start Information provided
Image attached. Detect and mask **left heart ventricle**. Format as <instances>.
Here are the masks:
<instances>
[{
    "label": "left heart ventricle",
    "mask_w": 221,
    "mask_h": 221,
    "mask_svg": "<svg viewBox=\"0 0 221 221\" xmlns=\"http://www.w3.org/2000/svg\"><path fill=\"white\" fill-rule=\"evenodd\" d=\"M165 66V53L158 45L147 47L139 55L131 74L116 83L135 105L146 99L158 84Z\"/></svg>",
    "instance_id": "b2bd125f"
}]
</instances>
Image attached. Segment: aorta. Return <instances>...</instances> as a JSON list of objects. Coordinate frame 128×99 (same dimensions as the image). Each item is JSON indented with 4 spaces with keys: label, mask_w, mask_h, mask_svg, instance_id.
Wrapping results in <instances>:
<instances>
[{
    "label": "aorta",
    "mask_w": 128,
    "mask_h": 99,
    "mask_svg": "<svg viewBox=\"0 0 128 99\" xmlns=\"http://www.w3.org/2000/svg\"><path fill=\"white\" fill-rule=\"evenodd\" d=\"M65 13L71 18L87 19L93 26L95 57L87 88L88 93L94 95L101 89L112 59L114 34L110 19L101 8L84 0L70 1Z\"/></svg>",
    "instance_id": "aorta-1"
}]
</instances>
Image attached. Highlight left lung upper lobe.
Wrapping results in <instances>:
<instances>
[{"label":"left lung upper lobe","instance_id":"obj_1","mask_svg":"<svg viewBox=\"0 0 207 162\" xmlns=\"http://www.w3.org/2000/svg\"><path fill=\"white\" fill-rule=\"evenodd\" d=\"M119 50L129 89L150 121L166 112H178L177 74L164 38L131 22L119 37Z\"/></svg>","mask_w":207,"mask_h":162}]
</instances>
end Information provided
start Information provided
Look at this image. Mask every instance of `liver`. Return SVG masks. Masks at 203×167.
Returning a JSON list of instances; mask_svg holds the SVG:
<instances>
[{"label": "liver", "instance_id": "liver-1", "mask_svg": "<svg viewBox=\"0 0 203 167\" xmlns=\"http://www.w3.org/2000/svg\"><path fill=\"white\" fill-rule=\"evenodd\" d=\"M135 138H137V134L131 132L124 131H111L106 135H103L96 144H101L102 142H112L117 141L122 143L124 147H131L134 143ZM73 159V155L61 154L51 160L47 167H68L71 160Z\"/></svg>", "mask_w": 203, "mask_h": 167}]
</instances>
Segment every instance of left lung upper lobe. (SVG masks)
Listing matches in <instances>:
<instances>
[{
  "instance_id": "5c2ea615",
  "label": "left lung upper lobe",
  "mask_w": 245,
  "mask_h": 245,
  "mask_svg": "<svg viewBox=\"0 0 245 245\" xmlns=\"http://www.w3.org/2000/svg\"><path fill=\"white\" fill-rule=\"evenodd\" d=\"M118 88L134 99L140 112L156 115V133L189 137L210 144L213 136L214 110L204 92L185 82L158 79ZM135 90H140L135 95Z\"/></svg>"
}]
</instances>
end Information provided
start Information provided
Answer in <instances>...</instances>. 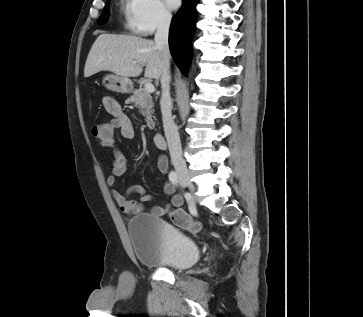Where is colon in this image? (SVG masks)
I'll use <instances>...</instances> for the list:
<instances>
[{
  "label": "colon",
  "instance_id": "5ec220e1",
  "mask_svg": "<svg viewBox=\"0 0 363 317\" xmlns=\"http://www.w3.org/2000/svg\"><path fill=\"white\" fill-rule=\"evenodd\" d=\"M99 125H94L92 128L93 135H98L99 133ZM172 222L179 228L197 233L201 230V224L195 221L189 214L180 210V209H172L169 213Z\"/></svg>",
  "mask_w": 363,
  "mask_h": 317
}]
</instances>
end Information provided
> [Problem]: Pick out each line of the rows above that contains the string "Segment". Case counts.

> [Finished answer]:
Image attached. Segment: aorta. Return <instances>...</instances> as a JSON list of objects. Coordinate frame 128×99 (same dimensions as the image). Each item is JSON indented with 4 spaces with keys: label, mask_w, mask_h, mask_svg, instance_id.
Segment every instance of left lung upper lobe. (SVG masks)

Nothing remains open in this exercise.